Clive Garner, Partner

Irwin Mitchell has successfully secured settlements for a number of passengers along with vital interim payments of compensation for some others, Despite this civil proceedings for compensation in the Birmingham High Court were put on hold after the Defendant Tour Operator, Interschool Travel Limited (trading as ‘Interski’) applied to the Court to stay proceedings until after the coach company’s insurers had access to the coach wreckage to inspect it.

Clive added: “Many of our clients are still suffering from serious injuries and nearly 3 years on still face a long battle to come to terms with their injuries and get their lives on track.

“We have been able to resolve a number of cases by negotiating settlements and have accessed interim payments of compensation for a number of others. These payments have provided funds to pay for much needed therapies, aids, appliances, adaptations to housing and to cover other expenses and losses which have been incurred.”
Irwin Mitchell has successfully represented hundreds of other victims and the families of those killed in bus and coach crashes in the UK and around the world including the USA, Spain, Italy, Austria, Germany, Bulgaria, Turkey, Morocco, South Africa and elsewhere across Europe, Asia and Africa.
Steve Ratheram, 53, suffered devastating injuries in the coach crash and was rushed to a local hospital for treatment for injuries including spinal fractures, a fractured sternum and broken ribs.

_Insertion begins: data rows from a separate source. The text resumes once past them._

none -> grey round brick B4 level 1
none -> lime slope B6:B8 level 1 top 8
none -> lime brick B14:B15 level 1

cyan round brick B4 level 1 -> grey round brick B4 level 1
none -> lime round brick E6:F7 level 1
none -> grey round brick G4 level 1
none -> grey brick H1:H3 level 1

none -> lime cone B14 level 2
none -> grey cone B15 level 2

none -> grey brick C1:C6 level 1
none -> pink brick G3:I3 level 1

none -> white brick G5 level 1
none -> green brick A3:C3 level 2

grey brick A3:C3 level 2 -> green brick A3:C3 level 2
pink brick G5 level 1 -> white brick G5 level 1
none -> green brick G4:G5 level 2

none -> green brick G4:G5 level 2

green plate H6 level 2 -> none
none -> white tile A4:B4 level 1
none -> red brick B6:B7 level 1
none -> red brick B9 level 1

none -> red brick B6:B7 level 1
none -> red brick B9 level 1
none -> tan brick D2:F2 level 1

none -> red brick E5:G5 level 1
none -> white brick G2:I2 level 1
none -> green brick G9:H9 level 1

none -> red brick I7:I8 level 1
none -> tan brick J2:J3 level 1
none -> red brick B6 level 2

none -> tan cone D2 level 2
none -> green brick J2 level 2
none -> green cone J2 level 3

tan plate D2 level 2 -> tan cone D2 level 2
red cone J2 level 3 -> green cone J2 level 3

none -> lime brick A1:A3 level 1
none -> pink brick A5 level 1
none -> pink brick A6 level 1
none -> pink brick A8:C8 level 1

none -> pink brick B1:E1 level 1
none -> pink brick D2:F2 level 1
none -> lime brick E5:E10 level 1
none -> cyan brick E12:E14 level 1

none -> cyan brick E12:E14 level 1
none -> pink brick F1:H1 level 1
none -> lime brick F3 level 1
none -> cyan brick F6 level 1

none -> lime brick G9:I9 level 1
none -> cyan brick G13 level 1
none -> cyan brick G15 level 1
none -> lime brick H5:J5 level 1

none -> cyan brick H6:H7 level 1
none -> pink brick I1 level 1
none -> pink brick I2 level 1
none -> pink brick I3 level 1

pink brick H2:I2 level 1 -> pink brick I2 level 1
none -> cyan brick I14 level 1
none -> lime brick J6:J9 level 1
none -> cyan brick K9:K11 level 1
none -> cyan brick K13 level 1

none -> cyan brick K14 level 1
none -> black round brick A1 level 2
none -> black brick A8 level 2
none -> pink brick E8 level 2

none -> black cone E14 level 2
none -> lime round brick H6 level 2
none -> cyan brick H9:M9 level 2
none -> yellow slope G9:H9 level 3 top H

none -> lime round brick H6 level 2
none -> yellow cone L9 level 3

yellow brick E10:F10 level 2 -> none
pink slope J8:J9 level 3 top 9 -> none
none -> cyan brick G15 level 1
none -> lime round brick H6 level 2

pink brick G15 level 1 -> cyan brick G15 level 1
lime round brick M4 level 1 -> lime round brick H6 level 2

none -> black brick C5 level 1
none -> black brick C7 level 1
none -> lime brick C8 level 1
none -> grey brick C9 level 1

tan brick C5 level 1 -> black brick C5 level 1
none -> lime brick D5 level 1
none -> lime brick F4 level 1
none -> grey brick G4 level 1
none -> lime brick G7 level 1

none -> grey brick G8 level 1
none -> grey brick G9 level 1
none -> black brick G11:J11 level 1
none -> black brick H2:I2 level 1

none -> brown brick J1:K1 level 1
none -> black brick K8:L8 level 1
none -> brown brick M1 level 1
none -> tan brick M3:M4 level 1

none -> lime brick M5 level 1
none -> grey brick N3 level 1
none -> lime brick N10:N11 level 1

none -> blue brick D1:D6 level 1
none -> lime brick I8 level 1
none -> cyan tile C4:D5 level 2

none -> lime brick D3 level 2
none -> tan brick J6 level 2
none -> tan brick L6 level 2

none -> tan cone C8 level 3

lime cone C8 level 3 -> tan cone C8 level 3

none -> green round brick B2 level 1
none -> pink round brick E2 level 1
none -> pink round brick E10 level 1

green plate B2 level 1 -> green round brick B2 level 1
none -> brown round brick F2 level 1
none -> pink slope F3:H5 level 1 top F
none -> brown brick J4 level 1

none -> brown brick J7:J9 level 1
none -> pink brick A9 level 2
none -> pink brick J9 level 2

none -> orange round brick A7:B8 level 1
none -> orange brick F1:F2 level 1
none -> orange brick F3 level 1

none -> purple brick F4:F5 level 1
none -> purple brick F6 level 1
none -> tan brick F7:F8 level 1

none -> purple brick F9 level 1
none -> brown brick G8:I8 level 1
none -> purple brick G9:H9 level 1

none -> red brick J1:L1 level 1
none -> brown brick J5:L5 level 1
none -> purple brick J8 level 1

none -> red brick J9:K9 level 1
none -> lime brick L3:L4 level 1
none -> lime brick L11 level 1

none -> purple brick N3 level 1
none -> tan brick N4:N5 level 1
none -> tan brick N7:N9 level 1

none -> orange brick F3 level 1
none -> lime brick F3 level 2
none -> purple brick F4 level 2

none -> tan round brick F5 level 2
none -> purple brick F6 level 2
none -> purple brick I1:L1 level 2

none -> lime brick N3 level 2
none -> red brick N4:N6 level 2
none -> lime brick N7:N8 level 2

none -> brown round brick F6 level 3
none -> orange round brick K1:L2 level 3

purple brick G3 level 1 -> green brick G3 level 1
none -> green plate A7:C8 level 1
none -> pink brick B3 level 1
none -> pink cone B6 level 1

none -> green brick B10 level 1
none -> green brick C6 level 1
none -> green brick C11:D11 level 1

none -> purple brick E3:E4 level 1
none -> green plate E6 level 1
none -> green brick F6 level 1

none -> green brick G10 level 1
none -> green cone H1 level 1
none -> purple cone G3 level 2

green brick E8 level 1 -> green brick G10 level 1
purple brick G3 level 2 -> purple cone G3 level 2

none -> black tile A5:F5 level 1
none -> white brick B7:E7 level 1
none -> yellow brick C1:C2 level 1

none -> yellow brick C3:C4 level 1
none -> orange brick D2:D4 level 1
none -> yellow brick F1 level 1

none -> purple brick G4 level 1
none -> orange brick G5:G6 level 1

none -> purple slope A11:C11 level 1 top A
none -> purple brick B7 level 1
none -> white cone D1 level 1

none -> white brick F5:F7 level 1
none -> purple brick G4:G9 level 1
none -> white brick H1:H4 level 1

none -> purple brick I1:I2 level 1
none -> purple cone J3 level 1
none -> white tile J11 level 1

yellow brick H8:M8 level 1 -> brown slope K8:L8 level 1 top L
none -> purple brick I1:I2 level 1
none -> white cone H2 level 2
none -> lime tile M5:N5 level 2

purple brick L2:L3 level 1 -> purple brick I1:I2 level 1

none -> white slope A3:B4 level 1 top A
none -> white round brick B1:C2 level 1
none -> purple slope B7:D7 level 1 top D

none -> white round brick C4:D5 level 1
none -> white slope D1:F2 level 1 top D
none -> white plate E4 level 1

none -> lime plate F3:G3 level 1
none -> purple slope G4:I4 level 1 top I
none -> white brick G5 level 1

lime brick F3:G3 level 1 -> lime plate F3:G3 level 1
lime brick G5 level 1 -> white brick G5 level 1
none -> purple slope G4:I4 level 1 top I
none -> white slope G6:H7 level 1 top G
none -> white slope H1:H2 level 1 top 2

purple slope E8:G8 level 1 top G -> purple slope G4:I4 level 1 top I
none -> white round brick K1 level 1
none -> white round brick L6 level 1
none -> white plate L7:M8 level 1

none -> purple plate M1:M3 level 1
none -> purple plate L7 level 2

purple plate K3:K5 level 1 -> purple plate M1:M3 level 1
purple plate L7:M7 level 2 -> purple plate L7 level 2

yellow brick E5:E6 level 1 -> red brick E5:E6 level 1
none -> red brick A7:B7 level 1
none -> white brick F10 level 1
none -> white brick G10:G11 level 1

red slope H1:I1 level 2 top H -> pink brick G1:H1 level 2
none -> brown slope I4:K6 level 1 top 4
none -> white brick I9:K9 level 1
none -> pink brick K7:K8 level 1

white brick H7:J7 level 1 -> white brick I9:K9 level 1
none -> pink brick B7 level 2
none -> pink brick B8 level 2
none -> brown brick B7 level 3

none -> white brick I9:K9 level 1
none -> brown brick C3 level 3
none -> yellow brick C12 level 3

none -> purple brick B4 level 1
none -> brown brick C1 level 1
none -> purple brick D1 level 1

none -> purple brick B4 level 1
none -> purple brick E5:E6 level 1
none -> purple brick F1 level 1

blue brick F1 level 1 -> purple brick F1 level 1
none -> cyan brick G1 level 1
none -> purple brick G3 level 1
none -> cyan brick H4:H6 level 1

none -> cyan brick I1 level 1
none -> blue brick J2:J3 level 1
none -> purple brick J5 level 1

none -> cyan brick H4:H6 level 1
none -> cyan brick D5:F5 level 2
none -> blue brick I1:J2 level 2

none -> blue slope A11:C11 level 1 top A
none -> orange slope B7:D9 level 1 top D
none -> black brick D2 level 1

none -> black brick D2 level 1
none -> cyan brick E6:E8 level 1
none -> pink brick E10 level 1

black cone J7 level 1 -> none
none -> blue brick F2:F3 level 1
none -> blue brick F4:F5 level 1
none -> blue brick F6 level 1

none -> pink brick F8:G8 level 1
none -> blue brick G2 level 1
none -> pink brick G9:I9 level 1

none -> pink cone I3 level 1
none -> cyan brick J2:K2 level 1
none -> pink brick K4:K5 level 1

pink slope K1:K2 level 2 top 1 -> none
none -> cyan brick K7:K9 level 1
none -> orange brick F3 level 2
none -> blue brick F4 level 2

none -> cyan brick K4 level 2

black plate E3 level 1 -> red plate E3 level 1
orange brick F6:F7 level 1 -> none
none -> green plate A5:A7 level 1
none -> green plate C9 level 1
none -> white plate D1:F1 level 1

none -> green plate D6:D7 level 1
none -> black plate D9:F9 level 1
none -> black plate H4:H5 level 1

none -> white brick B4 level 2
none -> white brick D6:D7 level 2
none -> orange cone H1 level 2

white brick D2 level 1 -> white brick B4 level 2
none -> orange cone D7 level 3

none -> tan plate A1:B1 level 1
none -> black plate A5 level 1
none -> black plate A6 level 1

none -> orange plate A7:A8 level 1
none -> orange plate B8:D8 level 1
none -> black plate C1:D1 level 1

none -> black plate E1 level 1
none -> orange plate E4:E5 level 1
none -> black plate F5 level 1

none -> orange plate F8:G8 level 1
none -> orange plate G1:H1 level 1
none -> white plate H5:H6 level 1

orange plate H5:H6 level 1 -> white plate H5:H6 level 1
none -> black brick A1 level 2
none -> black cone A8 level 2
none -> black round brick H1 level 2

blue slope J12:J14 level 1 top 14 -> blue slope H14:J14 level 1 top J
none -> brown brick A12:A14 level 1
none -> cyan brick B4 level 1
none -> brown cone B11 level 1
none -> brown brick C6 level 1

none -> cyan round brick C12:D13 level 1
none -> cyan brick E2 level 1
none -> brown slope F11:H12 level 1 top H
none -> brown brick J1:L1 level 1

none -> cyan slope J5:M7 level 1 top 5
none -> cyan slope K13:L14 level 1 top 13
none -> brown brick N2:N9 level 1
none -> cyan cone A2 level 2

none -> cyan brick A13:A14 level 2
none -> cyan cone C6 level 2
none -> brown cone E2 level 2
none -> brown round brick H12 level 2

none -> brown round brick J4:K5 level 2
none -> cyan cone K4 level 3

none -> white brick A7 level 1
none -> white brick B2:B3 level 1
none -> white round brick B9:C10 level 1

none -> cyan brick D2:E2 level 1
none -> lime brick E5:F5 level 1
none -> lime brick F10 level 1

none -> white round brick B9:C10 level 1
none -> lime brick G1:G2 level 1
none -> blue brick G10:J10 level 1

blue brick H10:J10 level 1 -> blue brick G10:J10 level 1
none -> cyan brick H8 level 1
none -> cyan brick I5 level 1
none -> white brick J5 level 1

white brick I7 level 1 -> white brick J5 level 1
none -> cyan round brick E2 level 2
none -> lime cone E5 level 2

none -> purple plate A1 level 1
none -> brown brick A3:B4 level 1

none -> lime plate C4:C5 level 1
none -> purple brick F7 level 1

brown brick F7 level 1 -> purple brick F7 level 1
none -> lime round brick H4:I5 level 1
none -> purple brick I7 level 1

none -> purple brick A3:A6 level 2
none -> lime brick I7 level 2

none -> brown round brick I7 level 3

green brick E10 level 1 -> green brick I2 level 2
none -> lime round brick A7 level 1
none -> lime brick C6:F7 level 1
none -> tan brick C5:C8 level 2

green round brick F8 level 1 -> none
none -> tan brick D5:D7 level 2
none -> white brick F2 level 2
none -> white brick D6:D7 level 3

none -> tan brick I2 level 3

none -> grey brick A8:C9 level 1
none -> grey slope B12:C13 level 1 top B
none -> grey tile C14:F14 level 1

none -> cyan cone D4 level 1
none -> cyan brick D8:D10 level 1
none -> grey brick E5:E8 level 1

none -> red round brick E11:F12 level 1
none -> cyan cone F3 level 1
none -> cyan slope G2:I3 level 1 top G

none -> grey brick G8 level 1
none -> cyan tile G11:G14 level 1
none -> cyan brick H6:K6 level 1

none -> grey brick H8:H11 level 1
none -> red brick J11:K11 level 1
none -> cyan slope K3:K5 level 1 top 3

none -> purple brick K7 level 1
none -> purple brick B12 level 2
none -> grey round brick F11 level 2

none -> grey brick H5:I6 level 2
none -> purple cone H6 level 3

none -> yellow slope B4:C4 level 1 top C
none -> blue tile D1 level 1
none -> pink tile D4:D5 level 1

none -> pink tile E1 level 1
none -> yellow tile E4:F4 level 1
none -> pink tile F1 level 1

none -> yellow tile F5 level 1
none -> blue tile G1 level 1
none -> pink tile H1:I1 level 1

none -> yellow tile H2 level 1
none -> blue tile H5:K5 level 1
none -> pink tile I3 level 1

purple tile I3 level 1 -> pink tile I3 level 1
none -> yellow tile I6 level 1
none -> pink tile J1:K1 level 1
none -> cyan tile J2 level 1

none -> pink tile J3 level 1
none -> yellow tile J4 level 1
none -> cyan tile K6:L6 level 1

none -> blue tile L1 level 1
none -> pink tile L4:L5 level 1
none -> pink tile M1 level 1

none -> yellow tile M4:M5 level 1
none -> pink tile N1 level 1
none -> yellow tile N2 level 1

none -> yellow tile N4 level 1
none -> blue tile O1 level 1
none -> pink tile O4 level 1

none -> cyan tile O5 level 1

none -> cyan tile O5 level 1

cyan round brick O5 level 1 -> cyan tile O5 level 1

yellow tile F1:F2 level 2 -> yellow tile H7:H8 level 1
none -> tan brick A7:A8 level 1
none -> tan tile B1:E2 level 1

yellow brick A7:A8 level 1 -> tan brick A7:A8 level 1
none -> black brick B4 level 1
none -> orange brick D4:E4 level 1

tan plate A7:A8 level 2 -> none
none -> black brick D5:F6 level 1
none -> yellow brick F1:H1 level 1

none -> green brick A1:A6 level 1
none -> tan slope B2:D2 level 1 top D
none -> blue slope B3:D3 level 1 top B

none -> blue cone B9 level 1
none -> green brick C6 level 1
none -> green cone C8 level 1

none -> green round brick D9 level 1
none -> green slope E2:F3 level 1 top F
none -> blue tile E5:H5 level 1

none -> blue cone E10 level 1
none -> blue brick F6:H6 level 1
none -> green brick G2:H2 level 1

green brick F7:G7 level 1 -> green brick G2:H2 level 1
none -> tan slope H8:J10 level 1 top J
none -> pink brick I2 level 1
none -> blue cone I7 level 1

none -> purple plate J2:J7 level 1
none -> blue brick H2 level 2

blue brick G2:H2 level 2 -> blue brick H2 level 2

The former ski instructor, from Yardley Wood, said: “We all just want to know what happened to cause the crash as it’s been more than two and a half years but the authorities have not told us anything.

“We are relived that the French legal proceedings are now moving forward as we hope they will  shed more light on the events which caused our nightmare to begin. Since the crash I’ve been back to hospital on countless occasions for further treatment and have had to get used to living with my injuries on a daily basis.

“We all want to move on from the crash and move forward with our lives so I hope that the criminal trial happens as soon as possible.”